Tri-Responsive Multifunctional Metal-Organic Framework (MuF-MOF) Nanozyme-Based Sensors

Abstract

Metal–organic frameworks (MOFs) have garnered significant attention as advanced platforms for sensor technologies due to their high surface area, structural tunability, and chemical versatility. The development of multifunctional MOFs with tri-responsive behavior has opened new avenues for designing highly sensitive and selective sensors capable of simultaneously responding to multiple external stimuli. Incorporating nanozyme characteristics into MOFs further enhances their catalytic activity and broadens their applicability across various sensing modes.
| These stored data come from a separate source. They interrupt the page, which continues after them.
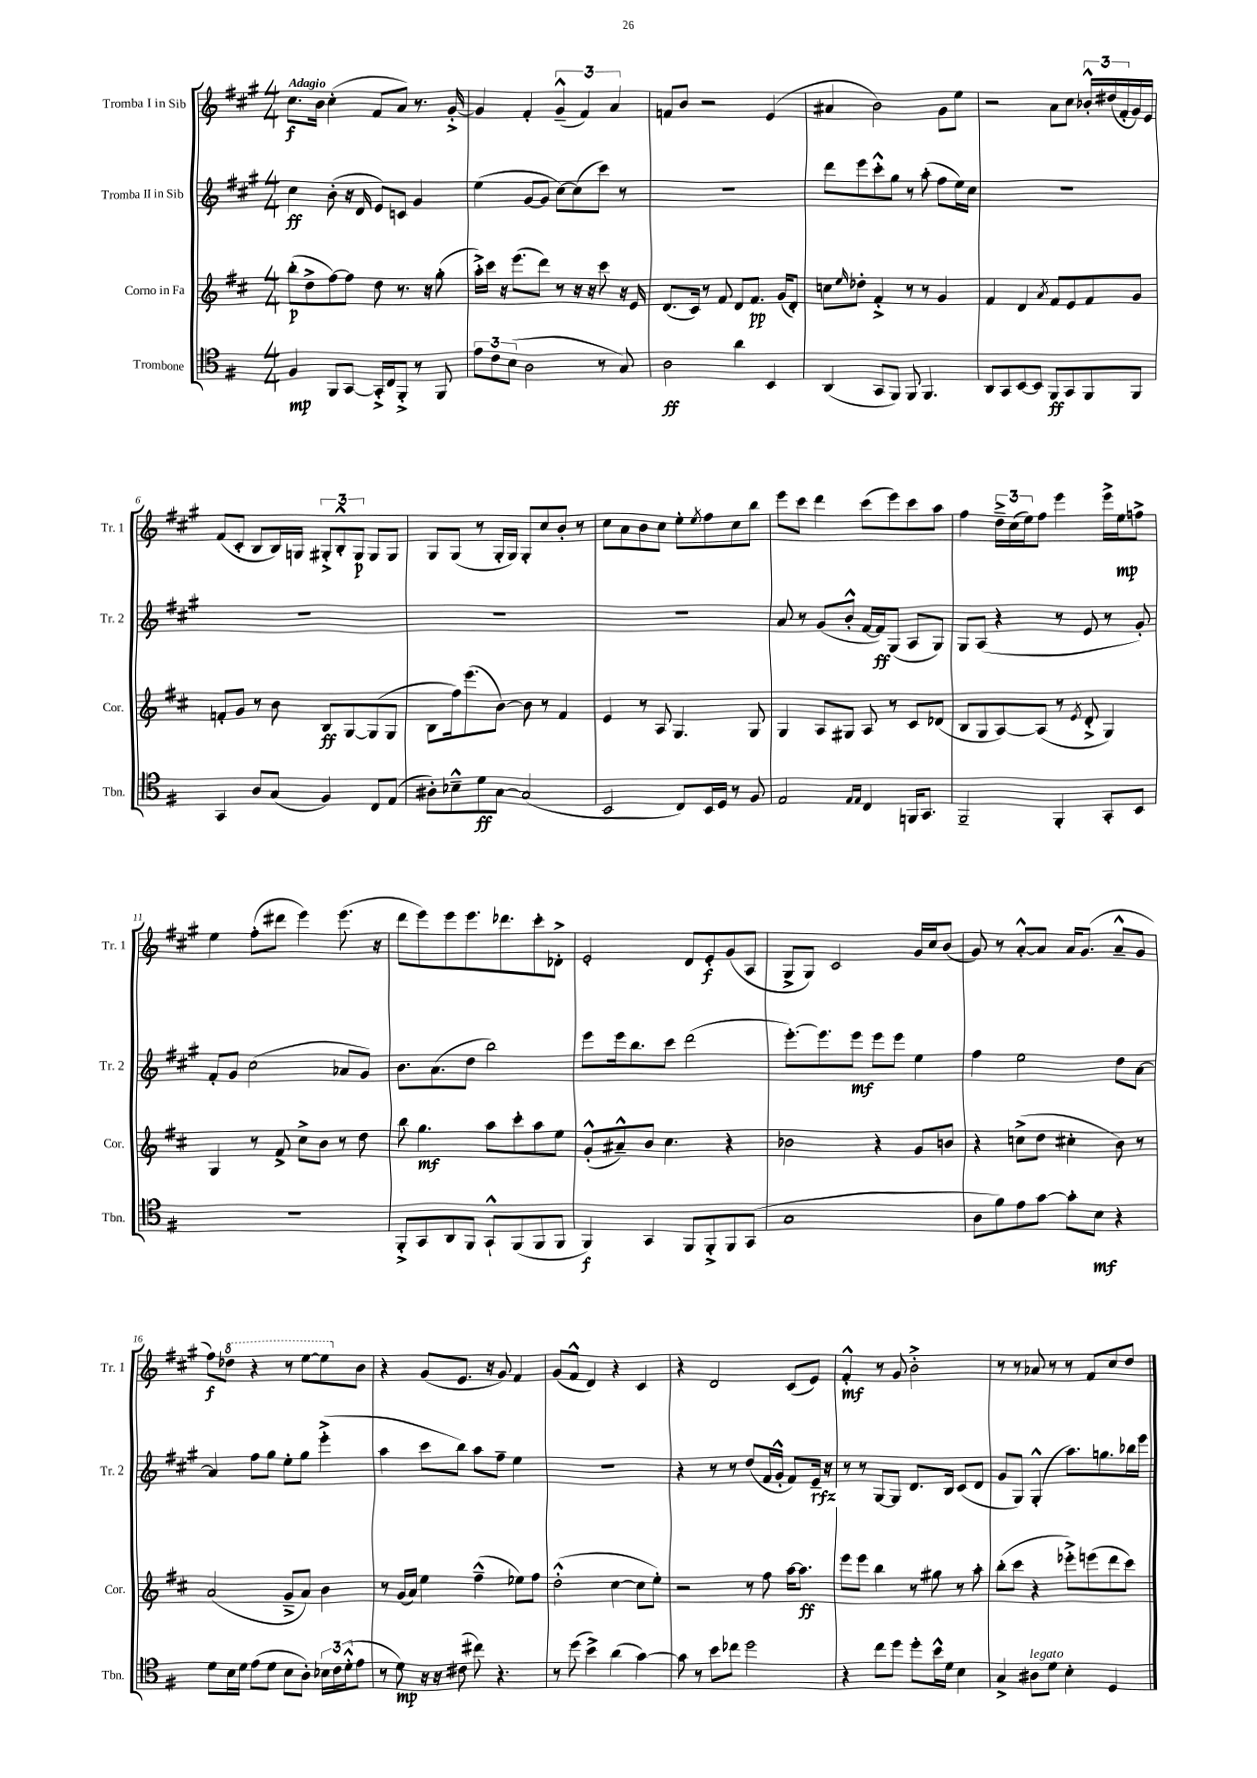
<<
\new StaffGroup <<
\new Staff = "s0" \with { instrumentName = "Tromba I in Sib" shortInstrumentName = "Tr. 1" } {
    \clef treble \key a \major \numericTimeSignature \time 4/4 \tempo "Adagio"
    cis''8.\f b'16 cis''4-.( fis'8 a'8) r8. gis'16~-.-> |
    gis'4 fis'4-. \tuplet 3/2 { gis'4---^( fis'4) a'4 } |
    f'8 b'8 r2 e'4( |
    ais'4 b'2) gis'8 e''8 |
    r2 a'8 cis''8 \tuplet 3/2 { bes'16-.-^ dis''16( fis'16-. } gis'16) e'16 |
    fis'8( cis'8-. b8 b16) g16 \tuplet 3/2 { gis8-.-> b8-.-^ gis8\p } gis8 gis8 |
    gis8 gis8( r8 gis16-. gis16) gis8-. cis''8 b'8-. r8 |
    cis''8 a'8 b'8 cis''8 e''8-. \acciaccatura { e''8 } fis''8 cis''8 b''8 |
    e'''8 cis'''8 d'''4 cis'''8( e'''8) cis'''8 a''8 |
    fis''4 \tuplet 3/2 { d''16---> cis''16( e''16) } fis''8 e'''4 e'''16-> e''16\mp f''8-> |
    e''4 fis''8-.( dis'''8 e'''4) e'''8.( r16 |
    d'''8 e'''8) e'''8 e'''8. des'''8. cis'''8-. des'8-.-> |
    e'2-. d'8 e'8-.\f gis'8( a8 |
    gis8-> gis8) cis'2 gis'16 cis''16 b'8( |
    gis'8) r8 a'8~-.-^ a'8 a'16 gis'8.( a'8---^ gis'8 |
    fis''8\f) \ottava #1 des'''8 r4 r8 e'''8~ e'''8 \ottava #0 b'8 |
    r4 gis'8( e'8. r16 gis'8) fis'4 |
    gis'8( fis'8-^ d'4) r4 cis'4 |
    r4 d'2 cis'8( e'8) |
    fis'4-.-^\mf r8 gis'8 b'2-.-> |
    r8 r8 aes'8 r8 r8 fis'8 cis''8 d''8 \bar "|." |
}
\new Staff = "s1" \with { instrumentName = "Tromba II in Sib" shortInstrumentName = "Tr. 2" } {
    \clef treble \key a \major \numericTimeSignature \time 4/4
    cis''4\ff b'8-.( r16 d'16 e'8) c'8 gis'4 |
    e''4( gis'8~ gis'8 cis''8~) cis''8( cis'''8) r8 |
    r1 |
    d'''8 e'''8 cis'''8-.-^ gis''8 r8 a''8-.( fis''8 e''16) cis''16 |
    R1 |
    R1 |
    R1 |
    R1 |
    a'8 r8 gis'8( b'8-.-^ fis'16~ fis'16\ff) gis8( a8 gis8) |
    gis8 a8( r4 r8 e'8 r8 gis'8-.) |
    fis'8-. gis'8 cis''2( aes'8 gis'8) |
    b'8. a'8.( d''8 b''2) |
    e'''8 e'''16 b''8. cis'''8 d'''2( |
    e'''8.~-.) e'''8. e'''8\mf e'''8 e'''8 e''4 |
    fis''4 e''2 d''8 a'8~ |
    a'4 fis''8 gis''8 e''8-. gis''8 e'''4-.->( |
    a''4 cis'''8 b''8) a''8 fis''8-- e''4 |
    R1 |
    r4 r8 r8 d''8( fis'16 gis'16-.-^ fis'8) e'16--\rfz r16 |
    r8 r8 gis8~ gis8 d'8. b16 cis'8( d'8 |
    gis'8 gis8) gis4-.-^( a''8.) g''8. bes''16 e'''16 \bar "|." |
}
\new Staff = "s2" \with { instrumentName = "Corno in Fa" shortInstrumentName = "Cor." } {
    \clef treble \key d \major \numericTimeSignature \time 4/4
    b''8-.\p( d''8-> fis''8~) fis''8 d''8 r8. r16 g''8-.( |
    a''16-.->) cis'''16 r16 e'''8.( d'''8) r8 r16 r16 cis'''8 r16 e'16 |
    d'8.( cis'16) r8 fis'8 d'8 fis'8.\pp g'16( d'8-.) |
    c''8 \grace { e''16 } des''8-. fis'4-.-> r8 r8 g'4 |
    fis'4 d'4 \acciaccatura { a'8 } fis'8 e'8 fis'8 g'8 |
    f'8-. g'8 r8 b'8 b8\ff g8~ g8( g8 |
    b8 fis''16) e'''8.( b'8~) b'8 r8 fis'4 |
    e'4 r8 a8 g4. g8 |
    g4 a8 gis8 a8 r8 cis'8 des'8( |
    b8 g8 a8~) a8( r8 \acciaccatura { e'8 } d'8-.-> g4) |
    g4 r8 fis'8-> cis''8-> b'8 r8 d''8 |
    b''8 g''4.\mf a''8 cis'''8-. a''8 e''8 |
    g'8-.-^( ais'8---^) b'8 cis''4. r4 |
    bes'2 r4 g'8 b'8 |
    r4 c''8->( d''8 cis''4-. b'8) r8 |
    a'2( g'8---> a'8) b'4 |
    r8 g'16( a'16) e''4 fis''4---^( ees''8) fis''8 |
    d''2-.-^( cis''4~ cis''8 e''8-.) |
    r2 r8 fis''8 a''16~ a''8.\ff |
    e'''8 e'''8 b''4 r8 gis''8 r8 a''8-. |
    b''8-.( cis'''8 r4 ees'''8-.->) e'''8( d'''8 cis'''8) \bar "|." |
}
\new Staff = "s3" \with { instrumentName = "Trombone" shortInstrumentName = "Tbn." } {
    \clef tenor \key g \major \numericTimeSignature \time 4/4
    fis4\mp fis,8 g,8~ g,16-.-> c16 fis,8-.-> r8 fis,8 |
    \tuplet 3/2 { e'8 c'8 b8( } a2 r8 g8) |
    a2\ff a'4 b,4 |
    a,4( g,8 fis,8) fis,8 fis,4. |
    a,8 g,8 b,8~ b,8 fis,8\ff g,8 fis,8 fis,8 |
    g,4 a8 g8( fis4) c8 e8( |
    ais8-.) bes8---^ d'8\ff g8~ g2( |
    b,2 c8) b,16 d16 r8 fis8 |
    e2 \grace { e16 e16 } c4 f,16 g,8. |
    fis,2-- fis,4-. g,8-. b,8 |
    R1 |
    fis,8-.-> g,8 a,8 fis,8 g,8-!-^ fis,8( fis,8 fis,8 |
    fis,4\f) g,4 fis,8 fis,8-.-> fis,8 g,8( |
    g1 |
    a8 fis'8) e'8 g'8~ g'8-. b8\mf r4 |
    d'8 b16 d'16 e'8( d'8 b8 a8-.) \tuplet 3/2 { bes16 c'16 d'16-.-^( } e'8 |
    r8 d'8\mp) r16 r16 cis'8( cis''8) r4. |
    r8 d''8( b'4->) a'4( g'4~) |
    g'8 r8 b'8 ces''8 d''2 |
    r4 c''8 d''8 d''8-. b'16-^ d'16 b4 |
    g4-> ais8^\markup { \italic "legato" } d'8 b4-. d4 \bar "|." |
}
>>
>>
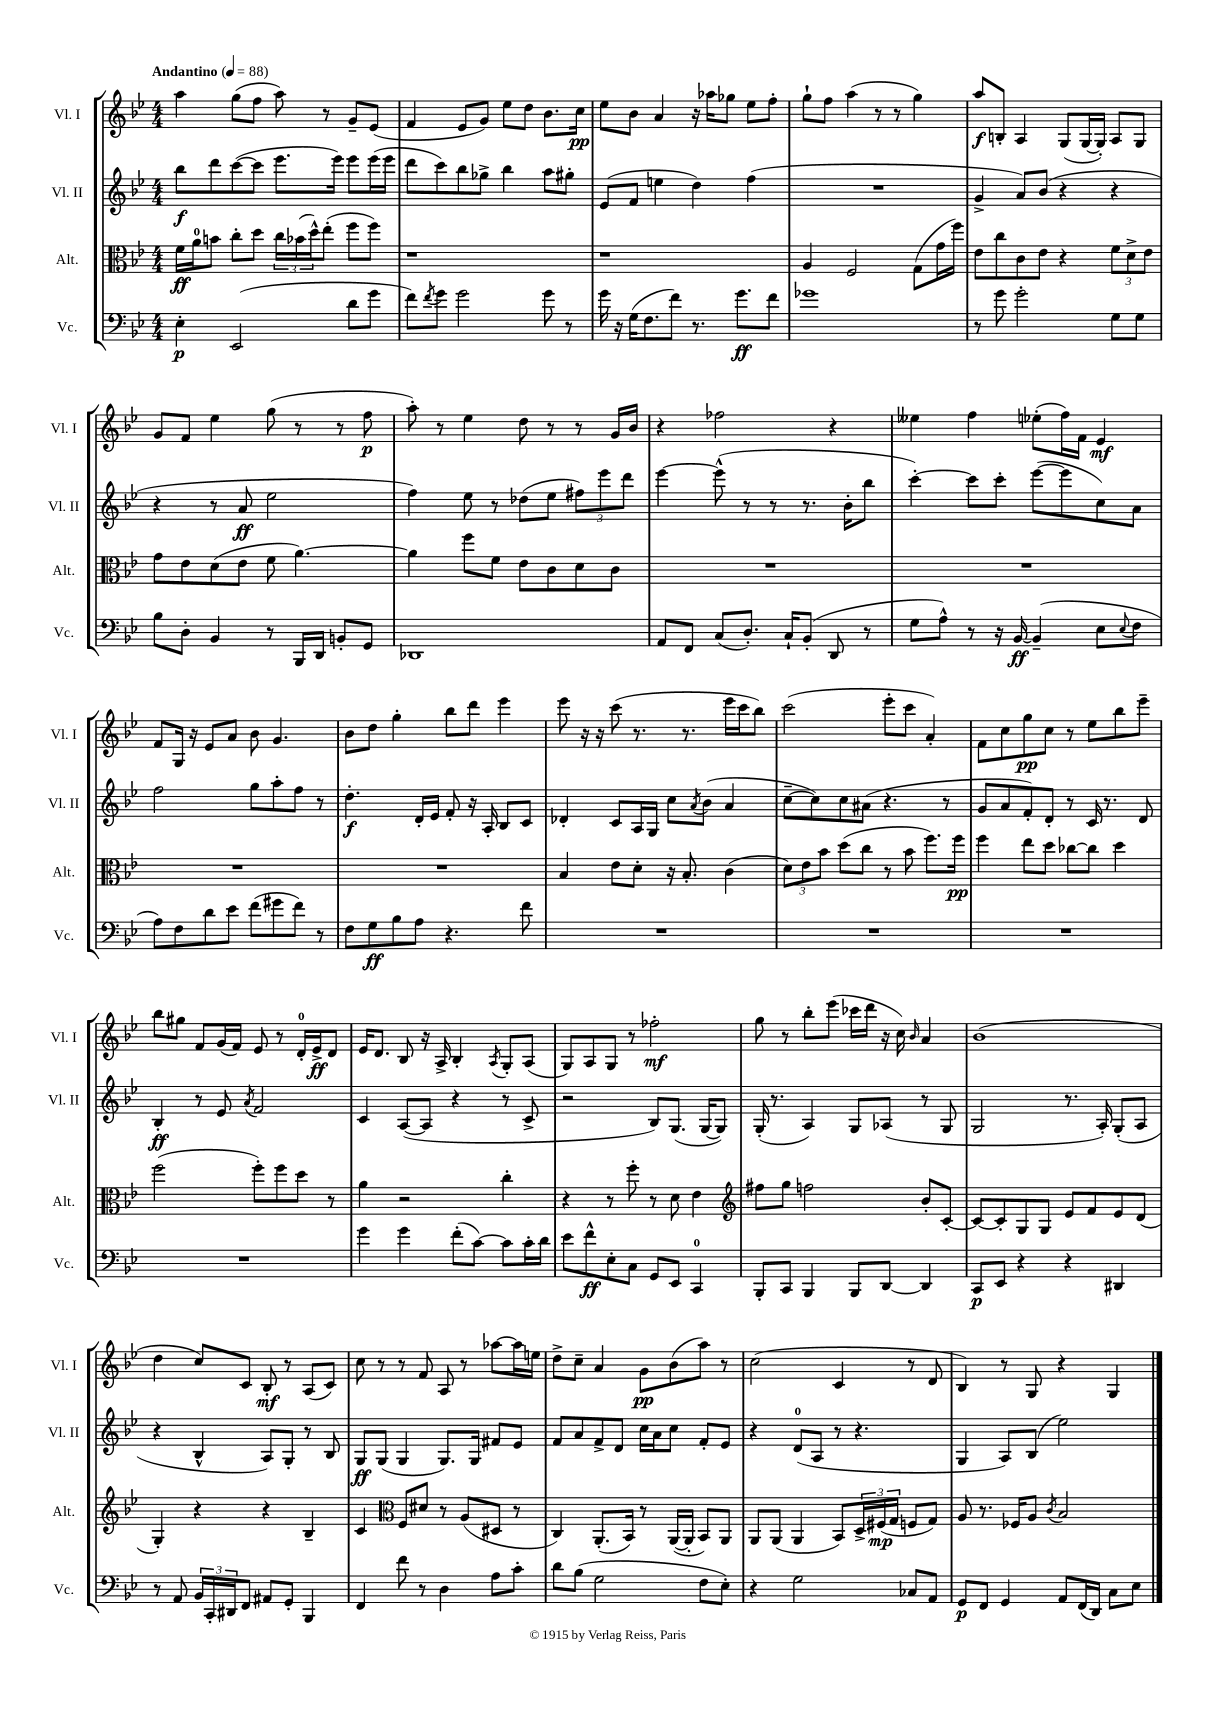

This review systematically introduces triresponsive multifunctional MOF (MuF-MOF) nanozyme-based systems that utilize redox and Lewies capable metal clusters such as Ag, V, Bi, Cu, Fe, Co, Zn, Zr, Bi, Ni and Ce engineered for nanozymatic reactions with electrochemical (e.g., hydroquinone, catechol, Fe(CN)64-/3-), fluorogenic (e.g., Amplex red, luminol) and chromogenic (e.g., 3,3′,5,5′-Tetramethylbenzidine, o-Phenylenediamine, 2,2′-Azino-bis(3-ethylbenzothiazoline-6-sulfonic acid) agents in electrochemical, chemiluminescent, fluorometric and colorimetric sensors. Key aspects discussed include synthetic strategies, functionalization approaches, the design of reactive catalytic centers, kinetic behaviors, and mechanistic insights into the responsiveness and catalytic performance of MuF-MOFs. Applications in environmental monitoring, biomedical diagnostics, and food safety are highlighted, along with a critical analysis of current challenges such as stability, reproducibility, and practical implementation. Finally, future perspectives for the rational design and integration of MuF-MOF nanozyme-based sensors into real-world applications are presented.